So how do we become exposed to Mercury? Coal-burning power plants are by far, the biggest producers of mercury pollution –spewing about 98,000 pounds of Mercury into the air. Remember the definition of heavy metal? Well from the air, Mercury seeps into the ground and rivers, lakes, and oceans, where it’s absorbed by small micro-organisms like algae. From there, it makes its way up the food chain to bigger and bigger fish –becoming more and more concentrated at each level.  Sadly, once Mercury enters the environment, it never leaves.

Seafood remains the biggest source of exposure though there’s still some debate as to which fish to avoid. Shark, swordfish and tuna seem to be the worst offenders. The Environmental Working Group (EWG) recommends avoiding sea bass and halibut as well. See www.ewg.org/safefishlist/ for a more complete list.

Another common source of mercury exposure is the dental amalgam fillings in your teeth. Though the potential harm from this is also hotly debated. The FDA now says amalgam fillings, which contain 50% elemental mercury, may have neuro-toxic effects but doesn’t explicitly advise pregnant women and children against them.

To minimize exposure to this metal, be careful what fish you eat and how often you eat it. Aim low on the food chain and if you have to eat tuna stick to light canned tuna or fresh yellowfin tuna, which are likely to be less contaminated than other types. If you have mercury filings, find a holistic dentist experienced in the removal of mercury fillings and get them replaced with less toxic fillings.

As an added measure of protection, eat seaweed with your fish. It’s a natural “chelator” in the gut. If you hate seaweed then take a selenium supplement (at least 200 micrograms) instead.

The Metal and The Damage Done: Lead

Lead is quite possibly the most dangerous of all the heavy metals because of the damage it can wreak on our bodies. This member of the Fearsome Four is a potent neurotoxin that affects brain development and the nervous system. Too much of it can be deadly.

Originally discovered as a by-product of smelting silver, this metal has been used by humans since the beginning of civilization. Until the 1970s, gasoline was single-handedly responsible for most of America’s lead emissions, and lead-based paint was the second biggest contributor to lead pollution. Before 1955 much of the white colored house paint used nationwide contained up to 50% lead. It wasn’t until the 1970s that government started lowering the allowable levels in paint to < 1%. As much as 86% of homes built before 1978 still contain lead-based paint!

Today one of the main sources of lead exposure in adults is drinking water contaminated from old lead pipes and faucets. Other common but not so obvious sources of lead exposure come through burning candles with lead-based wicks, and for women, using lipstick –many of which have been found to contain alarming levels of lead. In October 2007, the Campaign for Safe Cosmetics released it’s report called ‘A Poison Kiss: The Problem of Lead in Lipstick.’ For more information or to download a copy of this report click here or read their Lead in Lipstick FAQs.

Multi-view geometry data:
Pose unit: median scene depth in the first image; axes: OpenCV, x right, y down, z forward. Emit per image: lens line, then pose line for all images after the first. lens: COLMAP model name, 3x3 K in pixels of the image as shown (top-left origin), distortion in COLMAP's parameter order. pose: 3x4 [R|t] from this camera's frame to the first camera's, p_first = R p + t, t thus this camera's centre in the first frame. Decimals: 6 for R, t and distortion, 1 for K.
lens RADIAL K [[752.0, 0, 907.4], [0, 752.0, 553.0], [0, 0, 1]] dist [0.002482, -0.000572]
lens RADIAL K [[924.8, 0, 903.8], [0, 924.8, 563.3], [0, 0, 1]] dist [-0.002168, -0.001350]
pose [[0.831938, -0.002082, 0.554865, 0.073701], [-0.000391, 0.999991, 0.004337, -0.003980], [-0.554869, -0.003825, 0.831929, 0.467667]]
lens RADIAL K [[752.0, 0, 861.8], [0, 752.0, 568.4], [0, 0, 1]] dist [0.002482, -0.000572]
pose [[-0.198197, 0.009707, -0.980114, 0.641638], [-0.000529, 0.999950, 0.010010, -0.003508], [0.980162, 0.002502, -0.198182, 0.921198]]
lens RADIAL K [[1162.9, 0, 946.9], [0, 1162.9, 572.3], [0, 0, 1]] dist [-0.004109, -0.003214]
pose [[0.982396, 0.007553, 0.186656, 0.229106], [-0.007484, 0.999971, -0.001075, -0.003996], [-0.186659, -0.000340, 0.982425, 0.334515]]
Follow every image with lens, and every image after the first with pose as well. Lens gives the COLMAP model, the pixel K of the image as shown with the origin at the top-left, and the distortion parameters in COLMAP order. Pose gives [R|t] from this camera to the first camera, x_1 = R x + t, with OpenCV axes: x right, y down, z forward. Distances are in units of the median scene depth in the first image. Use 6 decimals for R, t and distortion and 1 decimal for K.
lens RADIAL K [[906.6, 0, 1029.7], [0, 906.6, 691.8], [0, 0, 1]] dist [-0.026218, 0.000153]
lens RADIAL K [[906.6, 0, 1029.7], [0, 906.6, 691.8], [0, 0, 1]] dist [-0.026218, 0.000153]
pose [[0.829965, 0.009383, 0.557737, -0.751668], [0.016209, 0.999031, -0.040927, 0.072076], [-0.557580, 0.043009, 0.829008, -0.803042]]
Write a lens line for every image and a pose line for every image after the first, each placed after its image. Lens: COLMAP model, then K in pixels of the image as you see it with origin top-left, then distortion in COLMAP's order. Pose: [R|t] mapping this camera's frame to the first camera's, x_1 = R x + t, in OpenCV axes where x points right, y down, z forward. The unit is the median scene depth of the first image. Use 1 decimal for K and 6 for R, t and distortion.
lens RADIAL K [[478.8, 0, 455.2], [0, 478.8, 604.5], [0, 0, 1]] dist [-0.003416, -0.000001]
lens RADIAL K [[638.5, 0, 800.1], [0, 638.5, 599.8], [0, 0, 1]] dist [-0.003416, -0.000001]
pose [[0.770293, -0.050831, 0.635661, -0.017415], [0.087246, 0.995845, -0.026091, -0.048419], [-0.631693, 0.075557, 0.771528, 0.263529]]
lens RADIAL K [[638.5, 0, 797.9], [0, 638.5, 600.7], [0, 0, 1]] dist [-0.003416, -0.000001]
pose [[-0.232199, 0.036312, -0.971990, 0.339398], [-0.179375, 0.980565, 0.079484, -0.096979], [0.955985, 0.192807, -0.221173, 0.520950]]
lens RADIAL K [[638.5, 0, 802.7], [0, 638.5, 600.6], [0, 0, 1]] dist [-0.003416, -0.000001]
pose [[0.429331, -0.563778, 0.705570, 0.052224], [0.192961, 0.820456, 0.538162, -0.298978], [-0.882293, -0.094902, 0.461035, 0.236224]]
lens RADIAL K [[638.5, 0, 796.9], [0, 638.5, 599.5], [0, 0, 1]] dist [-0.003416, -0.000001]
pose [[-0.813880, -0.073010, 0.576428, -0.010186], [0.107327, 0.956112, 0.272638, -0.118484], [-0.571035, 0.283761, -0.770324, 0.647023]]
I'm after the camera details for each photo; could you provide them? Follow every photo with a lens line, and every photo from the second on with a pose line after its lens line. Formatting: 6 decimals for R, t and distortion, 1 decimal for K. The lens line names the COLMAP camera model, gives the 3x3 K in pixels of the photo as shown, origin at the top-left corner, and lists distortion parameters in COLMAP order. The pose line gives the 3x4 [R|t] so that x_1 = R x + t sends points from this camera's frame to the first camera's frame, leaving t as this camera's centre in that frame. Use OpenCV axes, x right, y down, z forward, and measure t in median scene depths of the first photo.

*TASKS TO COMPLETE:*
a - According to the heavy-metals text, what are the biggest producers of mercury pollution?
b - Continue the heavy-metals text from its last sentence.

*EXPECTED RESULTS:*
a - Coal-burning power plants.

b -
It’s estimated that people have anywhere from 125 to 200 mg of lead in their bodies –nearly 1000 times more than or ancestors! High lead levels can damage arteries, cause irregular heartbeat, high blood pressure and hypertension. Unfortunately, there is no known level of lead that is safe for humans.

To reduce your exposure to this metal, avoid burning candles made with lead wicks and find natural alternatives to commercial lipsticks. If you drink tap water, run the tap for a few minutes to flush out any standing water from the pipes that may have been contaminated, or install a water-filtration system. And use low or no VOC paints, especially inside your home.

As an extra protective measure, up your intake of both Vitamin C and Calcium (the latter competes for space with the metal and keeps it from entering bone cells!).

The Metal and The Damage Done: Cadmium

Cadmium is the second heavy metal in the Fearsome Four — a growing source of environmental toxicity that should be avoided as much as possible. Found deep below the earth’s surface, it began contaminating the food and water supply when people started mining for zinc, which is often found mixed with cadmium. Since cadmium is naturally drawn to zinc it can elbow zinc out of the body –throwing key biological processes out of whack. Without a proper zinc-to-cadmium ratio, the body becomes more vulnerable to cadmium toxicity. And too much Cadmium can eventually lead to a depressed immune system, kidney damage, and cancer.

To lower your exposure to this metal, don’t eat refined grains (when grains are refined, the outer zinc-rich layers are stripped off and the cadmium-rich kernel is retained). Instead, eat zinc-rich foods like whole grains, beans and nuts.

Avoid inhaling cigarette smoke –either directly or indirectly. One cigarette contains 1 microgram of Cadmium. When smoked, 30% of a cigarette’s Cadmium is absorbed directly into the smoker’s lungs. The rest is released into the air.

Another insidious source of exposure appears to be kids’ jewelry, face paints, and toys so choose these items wisely.

As an added measure of protection against this metal, take a super green supplement that includes zinc, calcium and selenium –all 3 help the body rebuff cadmium deposits.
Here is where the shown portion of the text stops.